The Lost Castle
Thomas Nelson, 2018
As her grandmother’s health and mental acuity begin to decline, Ellie Carver catches a glimpse into the past, at a story begging to be told. Ellie’s search for answers takes her to France, where she finds new friends and castle ruins that might be the key to unlocking her family history. Racing against time as her grandmother’s condition deteriorates, Ellie digs deep into her heart and local traditions to finish the memory that her grandmother is trapped in and give them both peace.
This post contains affiliate links. Read more about that here. Thanks to TLC Book Tours for providing a copy of The Lost Castle in exchange for an honest review.
There’s a very good chance The Lost Castle could end up on my top ten list at the end of the year. It is captivating and beautifully told, weaving together three women’s stories seamlessly to form a family legacy of love, compassion, humanity, and affection for one ancient castle. There is so much interesting history packed into every chapter which serves to highlight the hopes and struggles of the people in the story.
The perspective jumps back and forth between Aveline in the late 1780’s, Viola in the mid 1940’s, and Ellie in present day. All of their stories take place surrounding the The Sleeping Beauty, a castle owned for generations by the Vivay family. The castle is steeped in legends and traditions, most surrounding the vineyard that accompanies it, which is still operational though the castle itself is in ruins. The vineyard is almost a character in and of itself as the story progresses through the generations, staying constant through the devastation of war and loss.

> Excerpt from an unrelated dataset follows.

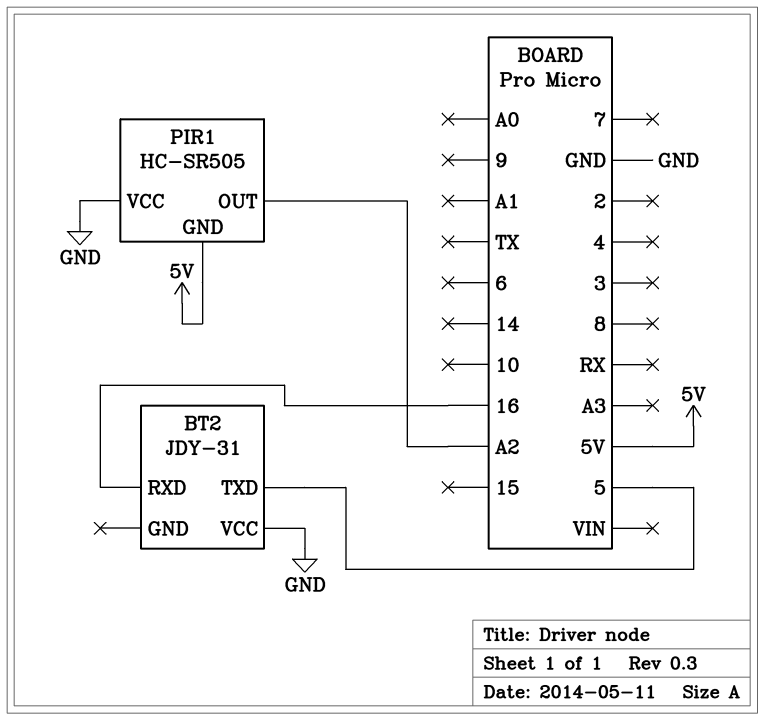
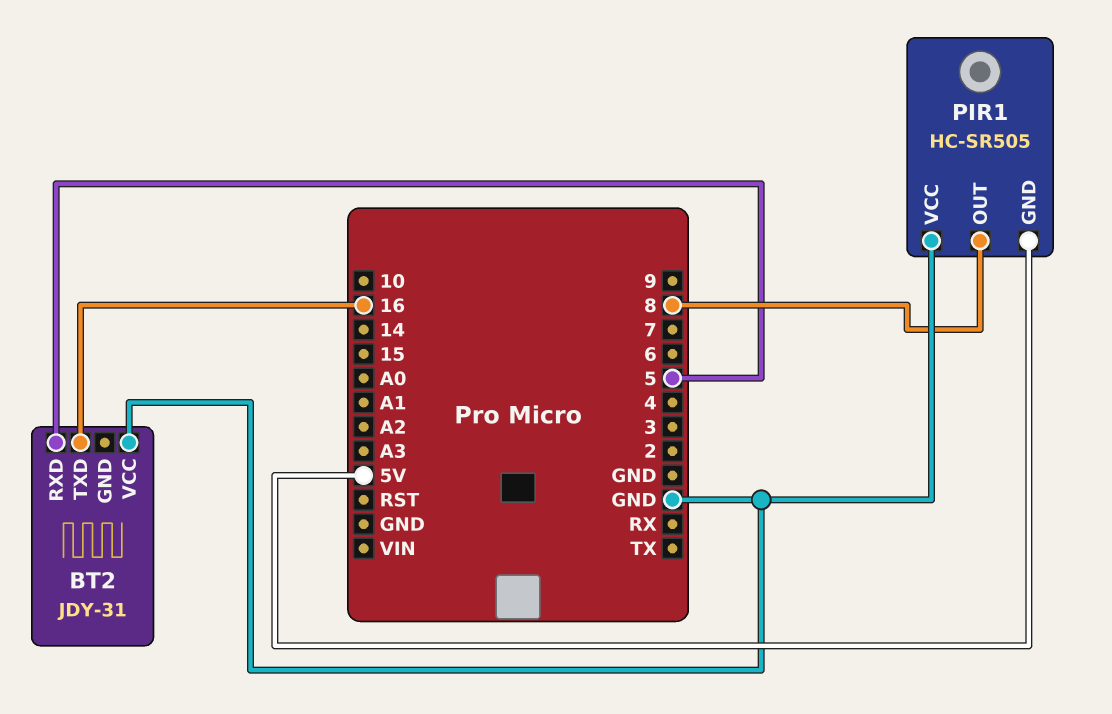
BT2 pin RXD: 16 -> 5
BT2 pin TXD: 5 -> 16
PIR1 pin OUT: A2 -> 8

The main storyline is that Ellie’s grandmother has Alzheimers and during one of her increasingly rare lucid moments lets Ellie in on the secret that Ellie’s grandfather was not her first love. Armed with a photo of her grandmother with a young man in front of a castle archway, Ellie sets off to France at her grandmother’s request to find the man and give him a message. This takes her on a journey of self-discovery and takes the reader on a rich historical adventure.
I am in awe of the way Kristy Cambron was able to simultaneously tell three separate but related stories in The Lost Castle and join them all together cohesively in the end. She deals with issues of social class and government policy through France’s history, and weaves in bits of the language and culture in an engrossing way that makes me want to learn French and visit the Loire Valley at the first opportunity.